Je suis heureux de progresser à nouveau.
Je remonte au pic, serein. Plusieurs fois je verrai des goélands surfer la face des vagues, puis reprendre de l'altitude. Deux autres surfeurs nous rejoignent.
Le descendant fait fermer mon beau banc de droite. Je quitte à regret ma solitude pour aller rejoindre mes autres amis à usage unique. Amis? Pas tant que cela, pas un bonjour, pas un regard. Je tente de les saluer, pas de réponse. Bon, pas de doute, je surfe Lorient.
La gauche de ce banc est molle et courte. Je souris intérieurement, faisant le lien avec les informations. J'en prendrais quelques unes mais au bout d'un petit temps, j'imiterai mes comparses, je sors.
J'ai encore un peu de temps, encore en combi je prendrais la route, comme souvent, pour sauter de quelques criques. Ze cliffe, comme l'appellent parfois les autres, est peuplée déjà. La marée est propice. C'est plus mou j'ai l'impression. J'y vais.
Quelques gauches, tellement peu de taille et d'épaule qu'une fois le bottom réalisé, je m'avance un peu, accroupi, plonge ma main gauche plus ou moins profondément dans la face et reste dans le "curl", sans bouger. Parfois, en se rapprochant du bord, le mur se tend à nouveau, je me redresse, recule et m'autorise quelques ondulations sur la face. La gauche molle finit par forcir...
J'ai mal aux épaules et j'ai promis de donner mon sang à onze heures. Comme un con j'ai oublié ma clef dans la voiture que j'ai fermé. Obligé de la forcer.

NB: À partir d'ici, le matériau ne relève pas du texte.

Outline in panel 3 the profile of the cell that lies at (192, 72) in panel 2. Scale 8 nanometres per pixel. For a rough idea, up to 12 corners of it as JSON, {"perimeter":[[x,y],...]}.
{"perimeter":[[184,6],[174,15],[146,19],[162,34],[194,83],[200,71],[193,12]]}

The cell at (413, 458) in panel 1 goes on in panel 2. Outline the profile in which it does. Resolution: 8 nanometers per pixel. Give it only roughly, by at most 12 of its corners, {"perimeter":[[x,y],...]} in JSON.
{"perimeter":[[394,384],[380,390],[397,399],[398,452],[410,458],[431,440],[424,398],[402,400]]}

Je m'en vais honorer ma promesse. La radio s'inquiète encore d'élections. Je switche France Inter sur Radio Bro Gwened, le folk ira beaucoup mieux.
Fini les gauches et les droites pour aujourd'hui.
(Enfin pas tout à fait parce que je risque d'aller voir le remontant. Désolé, c'est long et romancé, mais j'avais envie d'essayer.)